Washington Steam Locomotives



Washington State was profoundly impacted by the construction and operation of steam railroads. They were a factor in Washington territory achieving statehood in 1889 and continued to shape settlement patterns and economic growth for the next 100 years. And the \"engine\" that drove the steam railroad was of course the steam locomotive. Once common and now increasingly rare, Washington\'s steam locomotives were the original raison d\'etre for this site.

This chapter is dedicated to Washington steam locomotives that are displayed in parks or held privately. In the transition from steam to diesel that began in earnest in the late 1940s, many cities requested retired steam locomotives to be displayed in a city park. Some were acquired by interested individuals. Sixty and more years later, many of these \"artifacts\" have fallen in disrepair and the owners (some municipal, some private) have disposed of their responsibility. Unfortunately, in many cases this has led to yet another of these rare artifacts leaving Washington State.
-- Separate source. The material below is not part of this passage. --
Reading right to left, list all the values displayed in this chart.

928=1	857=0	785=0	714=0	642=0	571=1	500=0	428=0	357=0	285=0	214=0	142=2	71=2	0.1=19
When Brian Fritz first started on this project to locate and photograph all the surviving steam locomotives in Washington, several folks mentioned that the project had already been done. However, no one could quite remember the name of the book or the author. Finally, in July 1997, Brian was tipped off about Washington Steam Locomotives (Said Brian at the time: \"Duh! Why didn\'t I think of that?\") by Kenneth G. Johnsen. He borrowed it from the county library the next day.
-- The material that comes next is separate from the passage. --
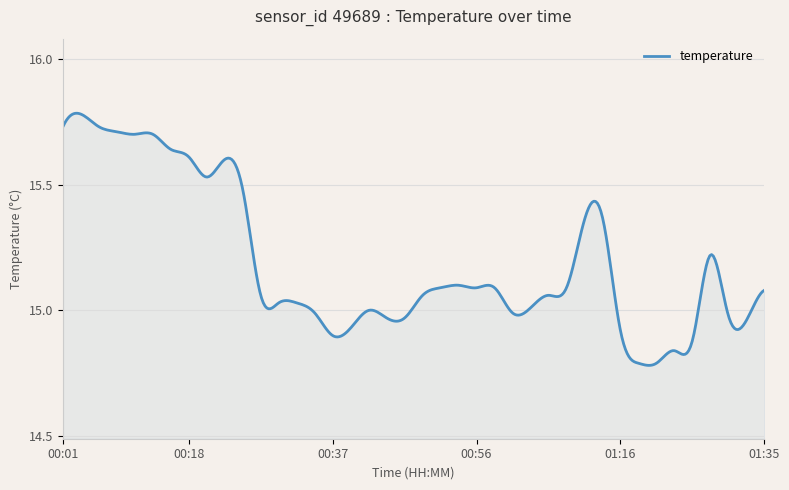

True or false: there are more than 0 points higher than both neighbors.

True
The book was copyrighted in 1978 and it\'s interesting to see how much has changed - and continues to change. Brian assumed that many of the photos in the book were somewhat older. However, where he photographed (as often as not) rusting hulks, Kenneth was able to see still proud, and in some cases, still operating locomotives.

Additional Notes:

Included on this list are locomotives held privately and this should not be taken as a invitation to visit: please respect private property. Others are in public parks and are accessible during park hours.

Many readers are interested in each locomotive\'s technical specifications. If they are known to us, they are included in the narrative. If details are missing and you have some, send them to us and they\'ll be added.

The locomotives at Elbe and Mineral are part of the (as yet) unrestored collection of the Mt. Rainier Scenic Railroad. The only locomotive that is publicly displayed is Heisler #10. The others can be viewed only when the MRSRR holds one of their open houses. Most photos have now been grouped under \"Railroads\" in the \"Mt Rainier\" chapter.

Locomotives in the Northwest Railway Museum collection are (largely) viewable from the Centennial Trail in downtown Snoqualmie. Plans for a new exhibit building are moving forward in 2009 and it is possible one or more will find a permanent home there. Most photos have now been grouped under \"Railroads\" in the \"Northwest Railway\" chapter.